Victor Francis Hess
Victor Francis Hess
Professor of Physics, Fordham University
Nobel Laureate in Physics, 1936
(Inducted in 2008)
When Nobel Laureate Victor Francis Hess emigrated with his Jewish wife from Vienna to the United States in 1938 to escape Nazi persecution, he quickly found a professional home at Rose Hill.
A native of Austria, Hess earned a Ph.D. in physics from the University of Vienna in 1906 and later worked at the Physical Institute in Vienna, where he first began his seminal research in the field of radioactivity. By conducting atmospheric readings while making several ascents in a hot- air balloon, Hess discovered cosmic rays—high-energy radiation originating in outer space. This breakthrough opened the door to many new discoveries in nuclear physics and earned Hess the 1919 Lieben Prize and, in 1936, the Nobel Prize in Physics.
Before coming to Fordham, Hess conducted research and taught at the universities of Vienna, Graz, and Innsbruck. From 1921 to 1923, he lived and worked in the United States, as the founding director of the research laboratory of the U.S. Radium Corporation, in Orange, New Jersey, and a consulting physicist for the U.S. Department of the Interior, Bureau of Mines, in Washington, D.C.

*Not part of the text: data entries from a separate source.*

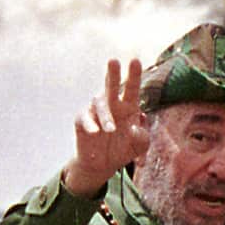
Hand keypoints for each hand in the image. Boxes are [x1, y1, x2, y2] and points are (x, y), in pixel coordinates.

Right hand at [64, 59, 149, 197]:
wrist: (104, 164)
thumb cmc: (124, 149)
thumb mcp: (139, 146)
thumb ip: (142, 137)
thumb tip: (135, 128)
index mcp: (129, 107)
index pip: (132, 88)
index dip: (134, 75)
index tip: (135, 60)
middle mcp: (112, 105)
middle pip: (112, 85)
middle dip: (113, 73)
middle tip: (114, 61)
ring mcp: (96, 111)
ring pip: (99, 104)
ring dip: (106, 116)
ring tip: (110, 130)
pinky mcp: (82, 120)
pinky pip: (85, 118)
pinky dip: (90, 124)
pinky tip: (95, 131)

Hess returned to the University of Graz in 1923 and was made a full professor in 1925 and dean of the faculty in 1929. Two years later, he became professor of experimental physics and head of the institute for radiation research at the University of Innsbruck, where he founded the station at the Hafelekar Mountain for observing and studying cosmic rays. Hess returned to the University of Graz as professor of physics and director of the physics institute in 1937. Two months after the German annexation of Austria in March 1938, however, he was dismissed from his post. Four weeks before the order came for his and his wife’s arrest, Fordham offered Hess a full professorship.
During the single-longest appointment of his career, Hess served on Fordham’s faculty until his 1956 retirement, training the next generation of physicists at Fordham. In 1958, the University presented Hess with its highest honor, the prestigious Insignis Medal, which is awarded to “Catholic leaders for extraordinary distinction in the service of God” through excellent performance in their professions.